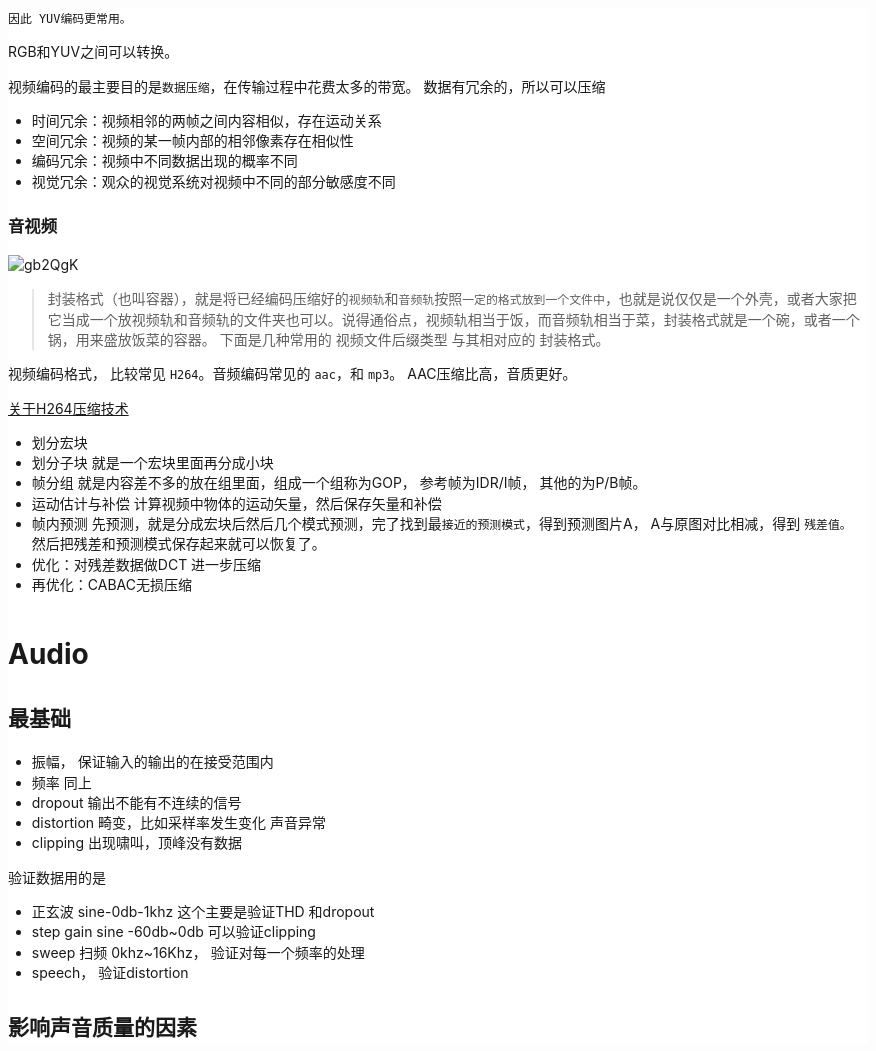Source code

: `因此 YUV编码更常用。`

RGB和YUV之间可以转换。

视频编码的最主要目的是`数据压缩`，在传输过程中花费太多的带宽。
数据有冗余的，所以可以压缩

- 时间冗余：视频相邻的两帧之间内容相似，存在运动关系
- 空间冗余：视频的某一帧内部的相邻像素存在相似性
- 编码冗余：视频中不同数据出现的概率不同
- 视觉冗余：观众的视觉系统对视频中不同的部分敏感度不同


### 音视频

![gb2QgK](https://gitee.com/chasays/mdPic/raw/master/uPic/gb2QgK.jpg)

>封装格式（也叫容器），就是将已经编码压缩好的`视频轨`和`音频轨`按照`一定的格式放到一个文件中`，也就是说仅仅是一个外壳，或者大家把它当成一个放视频轨和音频轨的文件夹也可以。说得通俗点，视频轨相当于饭，而音频轨相当于菜，封装格式就是一个碗，或者一个锅，用来盛放饭菜的容器。 下面是几种常用的 视频文件后缀类型 与其相对应的 封装格式。

视频编码格式， 比较常见 `H264`。音频编码常见的 `aac`，和 `mp3`。 AAC压缩比高，音质更好。


[关于H264压缩技术](https://github.com/733gh/Android-Notes/blob/master/android/%E8%A7%86%E9%A2%91%E5%8E%8B%E7%BC%A9%E5%8E%9F%E7%90%86.md)

- 划分宏块 
- 划分子块 就是一个宏块里面再分成小块
- 帧分组 就是内容差不多的放在组里面，组成一个组称为GOP， 参考帧为IDR/I帧， 其他的为P/B帧。
- 运动估计与补偿 计算视频中物体的运动矢量，然后保存矢量和补偿
- 帧内预测 
先预测，就是分成宏块后然后几个模式预测，完了找到最`接近的预测模式`，得到预测图片A， A与原图对比相减，得到 `残差值。` 然后把残差和预测模式保存起来就可以恢复了。
- 优化：对残差数据做DCT 进一步压缩
- 再优化：CABAC无损压缩

 


# Audio
## 最基础
- 振幅， 保证输入的输出的在接受范围内
- 频率 同上
- dropout  输出不能有不连续的信号
- distortion 畸变，比如采样率发生变化 声音异常
- clipping  出现啸叫，顶峰没有数据

验证数据用的是

- 正玄波 sine-0db-1khz 这个主要是验证THD 和dropout
- step gain sine -60db~0db 可以验证clipping
- sweep 扫频 0khz~16Khz， 验证对每一个频率的处理
- speech， 验证distortion


## 影响声音质量的因素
——————————
PROBLEM TO WORK ON> Quote exactly what appears from the line containing "- 正玄波 sine-0db-1khz 这个主要是验证THD 和dropout" through the final line of the listing above, including both of those lines.

EXERCISE RESPONSE>
- 正玄波 sine-0db-1khz 这个主要是验证THD 和dropout
- step gain sine -60db~0db 可以验证clipping
- sweep 扫频 0khz~16Khz， 验证对每一个频率的处理
- speech， 验证distortion


## 影响声音质量的因素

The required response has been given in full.